History of the mandoc toolset

The following resources document mandoc history:

History of the names "mandoc" and "mdocml"

Historically, the mandoc toolset used to be called mdocml. That name arose because its original functionality in December 2008 was to convert mdoc(7) input to HTML output ("MDOC to htML"). This original name almost instantly became pars pro toto when mdocml grew a terminal output mode starting on February 20, 2009 and support for the traditional macro language man(7) starting on March 23, 2009. So the program was renamed to mandoc on March 19, 2009, and it was also imported into OpenBSD on April 6, 2009 under the name of mandoc. That's how people became used to referring to the project as mandoc rather than as mdocml.

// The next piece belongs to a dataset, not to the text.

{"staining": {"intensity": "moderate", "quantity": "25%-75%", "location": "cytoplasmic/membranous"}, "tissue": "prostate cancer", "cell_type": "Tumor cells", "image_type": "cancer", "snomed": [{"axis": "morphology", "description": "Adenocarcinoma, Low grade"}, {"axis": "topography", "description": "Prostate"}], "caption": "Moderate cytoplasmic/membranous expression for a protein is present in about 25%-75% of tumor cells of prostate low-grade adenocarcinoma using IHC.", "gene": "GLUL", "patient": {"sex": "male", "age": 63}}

During the spring of 2014, the main title on the website was changed from mdocml to mandoc to reflect common usage. The old name mdocml continued to be used as a domain name and for the release tarballs up to the 1.14.1 release in February 2017. The last remnants of the old name were finally purged with the 1.14.2 release in July 2017, when the domain name and the name of the release tarballs were also changed to mandoc.

The name mandoc was originally coined by Cynthia Livingston, probably on June 11, 1990, or possibly even earlier, as a command line option to roff, to automatically select the -mdoc or -man macro set depending on the presence of the .Dd or .TH macro in the input file. So it is originally a compound of the three components -m, an, and doc.